No podía expresarlo de forma más simple y clara. Holmes parecía satisfecho; asintió y detuvo la cinta que emitió un chasquido satisfactorio. Se puso en pie y miró por la ventana… La nieve ya se fundía bajo el brillante sol de invierno.

—¿Sabes? —dijo—. En momentos como éstos me gusta recordar a Bismarck cuando decía que Dios protege a los borrachos y a los Estados Unidos de América.

Betsy se sentía tonificada y renovada. Holmes parecía cansado, agotado, como si Betsy le hubiese transmitido el peso del conocimiento y la carga ya se hiciese sentir. La miró sombrío y dijo:

—Comprendo por qué abandonas la Administración pública. Pero es una pena. Necesitamos a gente como tú. —Desenchufó la grabadora y se puso a enrollar el cable. Cuando terminó, metió los bolígrafos y los papeles en un maletín grande de abogado. Luego, como si de pronto se le hubiese ocurrido la idea, se quitó las gafas y la miró con los ojos más bonitos y de un azul más profundo que Betsy hubiese visto nunca—. Por favor, créeme cuando te digo que lamento lo de tu hermano.

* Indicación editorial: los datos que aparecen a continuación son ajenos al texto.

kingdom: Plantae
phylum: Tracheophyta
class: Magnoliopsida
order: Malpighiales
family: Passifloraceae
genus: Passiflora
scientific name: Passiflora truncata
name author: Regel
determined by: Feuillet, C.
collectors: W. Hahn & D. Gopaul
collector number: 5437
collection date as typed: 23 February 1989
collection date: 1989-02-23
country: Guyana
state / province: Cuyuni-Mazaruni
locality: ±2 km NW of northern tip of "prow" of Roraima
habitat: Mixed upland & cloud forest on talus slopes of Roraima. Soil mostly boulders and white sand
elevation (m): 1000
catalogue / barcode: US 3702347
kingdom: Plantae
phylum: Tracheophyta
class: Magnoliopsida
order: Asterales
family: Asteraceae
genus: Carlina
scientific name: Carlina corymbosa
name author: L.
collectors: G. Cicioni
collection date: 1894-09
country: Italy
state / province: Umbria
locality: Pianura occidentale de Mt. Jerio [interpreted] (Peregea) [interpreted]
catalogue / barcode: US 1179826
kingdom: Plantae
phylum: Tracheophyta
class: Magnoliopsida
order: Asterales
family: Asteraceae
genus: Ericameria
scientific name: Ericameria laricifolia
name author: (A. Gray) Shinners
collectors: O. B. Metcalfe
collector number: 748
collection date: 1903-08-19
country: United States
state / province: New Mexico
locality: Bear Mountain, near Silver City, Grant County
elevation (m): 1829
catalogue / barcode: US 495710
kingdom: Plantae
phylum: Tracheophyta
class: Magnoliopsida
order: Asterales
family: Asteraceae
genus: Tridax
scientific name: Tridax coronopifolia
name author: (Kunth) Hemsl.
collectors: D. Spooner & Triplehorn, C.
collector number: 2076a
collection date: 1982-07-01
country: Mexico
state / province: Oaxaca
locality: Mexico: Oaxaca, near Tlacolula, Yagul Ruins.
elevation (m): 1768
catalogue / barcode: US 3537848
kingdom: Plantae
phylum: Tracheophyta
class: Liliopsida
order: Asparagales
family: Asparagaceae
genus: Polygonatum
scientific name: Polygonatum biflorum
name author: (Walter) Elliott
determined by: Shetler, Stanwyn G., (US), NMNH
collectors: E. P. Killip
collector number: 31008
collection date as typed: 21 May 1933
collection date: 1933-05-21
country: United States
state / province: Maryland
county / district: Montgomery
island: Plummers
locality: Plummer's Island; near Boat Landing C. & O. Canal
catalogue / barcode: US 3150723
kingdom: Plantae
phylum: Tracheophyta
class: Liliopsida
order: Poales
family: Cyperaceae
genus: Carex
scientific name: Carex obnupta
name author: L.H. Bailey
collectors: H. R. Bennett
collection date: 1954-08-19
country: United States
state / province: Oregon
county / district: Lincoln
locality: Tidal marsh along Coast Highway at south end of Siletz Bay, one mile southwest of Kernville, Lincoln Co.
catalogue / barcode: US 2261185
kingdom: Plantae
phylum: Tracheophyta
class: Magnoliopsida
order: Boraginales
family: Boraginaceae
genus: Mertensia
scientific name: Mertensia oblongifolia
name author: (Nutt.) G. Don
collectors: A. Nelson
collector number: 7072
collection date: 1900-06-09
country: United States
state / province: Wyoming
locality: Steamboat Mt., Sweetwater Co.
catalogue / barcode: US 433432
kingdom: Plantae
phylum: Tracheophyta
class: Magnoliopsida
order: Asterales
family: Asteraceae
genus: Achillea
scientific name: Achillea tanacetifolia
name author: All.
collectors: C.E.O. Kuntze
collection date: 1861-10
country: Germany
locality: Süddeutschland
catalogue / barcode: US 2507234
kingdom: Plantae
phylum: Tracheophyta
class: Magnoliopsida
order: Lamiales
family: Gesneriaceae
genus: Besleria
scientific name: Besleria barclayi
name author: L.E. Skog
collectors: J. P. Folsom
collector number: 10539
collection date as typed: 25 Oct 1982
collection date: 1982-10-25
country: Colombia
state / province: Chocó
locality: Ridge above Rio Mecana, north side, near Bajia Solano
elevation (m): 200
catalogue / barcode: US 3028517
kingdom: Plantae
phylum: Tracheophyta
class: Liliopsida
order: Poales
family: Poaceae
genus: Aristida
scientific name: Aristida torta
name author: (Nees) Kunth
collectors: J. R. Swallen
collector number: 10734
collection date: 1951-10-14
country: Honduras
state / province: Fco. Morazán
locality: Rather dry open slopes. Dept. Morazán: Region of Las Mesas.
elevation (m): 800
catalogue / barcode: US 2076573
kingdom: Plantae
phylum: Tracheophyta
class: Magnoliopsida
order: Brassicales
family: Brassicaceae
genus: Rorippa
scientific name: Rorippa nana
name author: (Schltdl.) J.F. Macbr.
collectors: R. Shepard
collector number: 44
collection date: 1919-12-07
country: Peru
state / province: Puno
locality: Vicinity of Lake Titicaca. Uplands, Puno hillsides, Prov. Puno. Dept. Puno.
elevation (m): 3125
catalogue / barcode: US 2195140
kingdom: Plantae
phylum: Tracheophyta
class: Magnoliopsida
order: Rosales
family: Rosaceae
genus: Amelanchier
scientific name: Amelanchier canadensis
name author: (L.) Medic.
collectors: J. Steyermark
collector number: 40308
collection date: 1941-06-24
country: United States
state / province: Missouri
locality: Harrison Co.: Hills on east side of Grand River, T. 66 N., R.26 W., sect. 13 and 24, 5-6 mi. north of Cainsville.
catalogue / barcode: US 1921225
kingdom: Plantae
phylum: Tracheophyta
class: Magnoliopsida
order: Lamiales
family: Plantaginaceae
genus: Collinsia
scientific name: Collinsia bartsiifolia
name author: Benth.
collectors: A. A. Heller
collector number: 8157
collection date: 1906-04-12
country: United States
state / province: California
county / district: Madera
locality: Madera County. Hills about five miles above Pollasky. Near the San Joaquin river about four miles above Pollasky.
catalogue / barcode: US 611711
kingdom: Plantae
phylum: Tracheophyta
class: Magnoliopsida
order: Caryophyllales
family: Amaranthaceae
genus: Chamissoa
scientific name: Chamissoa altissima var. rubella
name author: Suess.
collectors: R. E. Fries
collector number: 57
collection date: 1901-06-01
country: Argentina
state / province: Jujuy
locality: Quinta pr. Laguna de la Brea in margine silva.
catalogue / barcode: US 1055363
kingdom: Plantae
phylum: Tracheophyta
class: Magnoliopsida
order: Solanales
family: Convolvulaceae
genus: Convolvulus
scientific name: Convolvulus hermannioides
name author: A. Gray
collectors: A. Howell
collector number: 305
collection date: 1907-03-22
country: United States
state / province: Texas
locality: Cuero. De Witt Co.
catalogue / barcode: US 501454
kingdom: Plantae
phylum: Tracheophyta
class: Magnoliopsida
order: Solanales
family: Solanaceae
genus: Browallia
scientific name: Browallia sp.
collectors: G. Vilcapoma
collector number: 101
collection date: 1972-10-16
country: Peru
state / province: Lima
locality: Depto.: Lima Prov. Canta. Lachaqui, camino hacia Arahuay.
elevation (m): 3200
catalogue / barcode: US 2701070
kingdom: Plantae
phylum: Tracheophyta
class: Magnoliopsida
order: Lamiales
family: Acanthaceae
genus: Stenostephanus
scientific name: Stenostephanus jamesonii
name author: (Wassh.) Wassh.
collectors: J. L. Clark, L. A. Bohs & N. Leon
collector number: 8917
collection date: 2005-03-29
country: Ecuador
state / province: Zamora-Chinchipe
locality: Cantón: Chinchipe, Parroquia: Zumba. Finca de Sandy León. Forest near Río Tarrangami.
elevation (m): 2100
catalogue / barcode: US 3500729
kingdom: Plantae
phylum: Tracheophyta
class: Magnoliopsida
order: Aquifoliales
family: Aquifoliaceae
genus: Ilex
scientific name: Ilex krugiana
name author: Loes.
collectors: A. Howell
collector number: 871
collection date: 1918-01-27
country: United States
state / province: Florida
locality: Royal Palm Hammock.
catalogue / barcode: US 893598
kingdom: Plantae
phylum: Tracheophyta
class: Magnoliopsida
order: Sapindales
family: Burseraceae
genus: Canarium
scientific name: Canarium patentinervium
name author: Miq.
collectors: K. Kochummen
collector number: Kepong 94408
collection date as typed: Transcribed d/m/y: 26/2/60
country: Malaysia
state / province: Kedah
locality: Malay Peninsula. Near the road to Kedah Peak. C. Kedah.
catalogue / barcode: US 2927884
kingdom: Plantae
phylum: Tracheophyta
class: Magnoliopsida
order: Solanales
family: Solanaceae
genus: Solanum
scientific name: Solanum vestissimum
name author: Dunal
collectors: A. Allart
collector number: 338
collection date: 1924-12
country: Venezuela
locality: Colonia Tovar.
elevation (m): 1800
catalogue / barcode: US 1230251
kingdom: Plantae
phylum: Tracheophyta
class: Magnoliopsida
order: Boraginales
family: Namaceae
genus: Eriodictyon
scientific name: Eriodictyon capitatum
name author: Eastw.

—Gracias —dijo Betsy y luego, sorprendiéndose a sí misma, se echó a llorar. Del bolso sacó un paquete de pañuelos de papel, se llevó uno a la cara y se puso a sollozar. Era una extraña combinación de tristeza por lo de Kevin combinada con el alivio de saber que no la mandarían a la cárcel, que podría irse de Washington y empezar de nuevo, que le había hablado a alguien que había escuchado.

Holmes se sentó. No sabía qué hacer. Le dio un par de palmadas en el hombro y esperó.

—Dios mío —dijo al fin Betsy, cuando se le pasó—. Lo lamento.

—No pasa nada.

—Espero haberle sido de ayuda.

Holmes le guiñó un ojo.

—Puedo asegurarte que sí —dijo.

Le abrió la puerta. Betsy avanzó hacia la oscuridad de la antesala y estuvo a punto de tropezar con Ed Hennessey, que tomaba café en una taza de papel del tamaño de un cubo de pintura.

—¿Qué haces aquí? —le soltó.

—Las compras de Navidad —le respondió Hennessey—, que es lo que deberías hacer tú.

—Entiendo las indirectas. Me voy —dijo Betsy. Cruzó la puerta y, al cerrarla, oyó a Hennessey saludando a Holmes y burlándose despiadadamente de su calvicie.